* _EXCERPT TO READ_

------------

Note, however, that these two types of deployments require somewhat different architectures, as discussed below.
Key architectural distinctions
Both the cloud and private data center architectures use multiple geographical regions that are hosted within a single unit group. And in both types of environment, all of the unit pairs in a deployment are fully meshed with each other.
But the cloud deployment's ability to use Availability Zones makes its redundancy features more robust, as shown in the following table:
Deployment type | Redundancy type | Characteristics |
---|---|---|
Cloud | Availability Zones within regions | Multiple data centers in a small geographical area—can share a single Kubernetes cluster |
Private data center | Physically discrete data centers | Data centers cannot share a Kubernetes cluster |
Cloud architecture
One of the most important advantages of a cloud architecture is the enhanced redundancy through the use of Availability Zones (AZs). As discussed in the platform section of the private edition architecture page, an AZ is a discrete location within a region that is designed to operate independently from the other Availability Zones in that region. Because of this separation, any given Availability Zone is unlikely to be affected by failures in other Availability Zones.

------------

* _Source texts of formatted documents_
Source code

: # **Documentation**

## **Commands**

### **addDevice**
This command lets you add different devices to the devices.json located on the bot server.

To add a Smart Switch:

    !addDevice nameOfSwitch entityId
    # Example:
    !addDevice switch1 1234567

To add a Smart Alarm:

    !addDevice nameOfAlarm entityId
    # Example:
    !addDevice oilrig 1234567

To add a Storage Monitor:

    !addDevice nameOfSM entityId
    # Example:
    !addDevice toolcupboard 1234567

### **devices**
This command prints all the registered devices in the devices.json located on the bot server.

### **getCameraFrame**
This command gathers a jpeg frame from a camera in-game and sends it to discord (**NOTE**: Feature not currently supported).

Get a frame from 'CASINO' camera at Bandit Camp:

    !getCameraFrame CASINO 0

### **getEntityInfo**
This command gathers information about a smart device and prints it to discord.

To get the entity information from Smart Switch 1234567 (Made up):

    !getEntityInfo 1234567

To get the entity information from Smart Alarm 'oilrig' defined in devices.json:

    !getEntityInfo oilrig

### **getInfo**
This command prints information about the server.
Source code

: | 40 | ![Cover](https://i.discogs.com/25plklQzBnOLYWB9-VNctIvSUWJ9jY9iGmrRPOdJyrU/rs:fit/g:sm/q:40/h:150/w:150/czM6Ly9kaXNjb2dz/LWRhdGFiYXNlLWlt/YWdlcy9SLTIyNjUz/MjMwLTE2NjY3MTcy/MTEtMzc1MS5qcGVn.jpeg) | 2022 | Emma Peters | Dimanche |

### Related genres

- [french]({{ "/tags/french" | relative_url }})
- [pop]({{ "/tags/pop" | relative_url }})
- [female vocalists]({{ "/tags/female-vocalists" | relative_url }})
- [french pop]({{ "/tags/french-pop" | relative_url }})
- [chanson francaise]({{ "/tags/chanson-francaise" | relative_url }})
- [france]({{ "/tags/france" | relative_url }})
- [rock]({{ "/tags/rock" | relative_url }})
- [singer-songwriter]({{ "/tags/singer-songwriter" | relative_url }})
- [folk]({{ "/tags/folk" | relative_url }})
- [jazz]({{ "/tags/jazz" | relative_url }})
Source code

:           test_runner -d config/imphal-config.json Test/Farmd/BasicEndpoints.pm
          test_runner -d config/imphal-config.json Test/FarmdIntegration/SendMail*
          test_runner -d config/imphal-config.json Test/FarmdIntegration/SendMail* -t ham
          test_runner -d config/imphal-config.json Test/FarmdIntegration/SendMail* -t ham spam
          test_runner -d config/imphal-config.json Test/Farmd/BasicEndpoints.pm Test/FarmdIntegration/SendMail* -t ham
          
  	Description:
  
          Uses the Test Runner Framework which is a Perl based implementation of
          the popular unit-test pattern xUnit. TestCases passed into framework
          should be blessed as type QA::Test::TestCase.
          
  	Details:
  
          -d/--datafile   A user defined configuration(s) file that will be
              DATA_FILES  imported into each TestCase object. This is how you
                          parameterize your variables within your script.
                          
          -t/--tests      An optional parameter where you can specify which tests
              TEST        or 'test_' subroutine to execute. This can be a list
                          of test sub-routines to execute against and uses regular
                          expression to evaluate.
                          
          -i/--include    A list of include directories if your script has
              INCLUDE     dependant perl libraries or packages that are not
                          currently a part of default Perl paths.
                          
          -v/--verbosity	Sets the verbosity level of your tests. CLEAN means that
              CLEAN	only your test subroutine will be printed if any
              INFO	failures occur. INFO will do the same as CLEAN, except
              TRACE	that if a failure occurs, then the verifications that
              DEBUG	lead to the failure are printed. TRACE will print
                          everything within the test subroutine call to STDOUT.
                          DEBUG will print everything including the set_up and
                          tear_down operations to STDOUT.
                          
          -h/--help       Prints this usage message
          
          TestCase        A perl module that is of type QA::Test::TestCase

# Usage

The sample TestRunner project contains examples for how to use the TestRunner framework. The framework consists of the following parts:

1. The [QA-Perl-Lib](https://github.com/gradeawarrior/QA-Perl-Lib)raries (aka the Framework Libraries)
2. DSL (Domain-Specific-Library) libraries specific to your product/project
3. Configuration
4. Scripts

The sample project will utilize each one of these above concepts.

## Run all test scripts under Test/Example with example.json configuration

------------

* _WHAT IS EXPECTED_
In the excerpt on cloud and private data center architectures, quote the passage from "Key architectural distinctions" up to and including "with each other.".

* _RESULT OF THIS EXERCISE_
Key architectural distinctions
Both the cloud and private data center architectures use multiple geographical regions that are hosted within a single unit group. And in both types of environment, all of the unit pairs in a deployment are fully meshed with each other.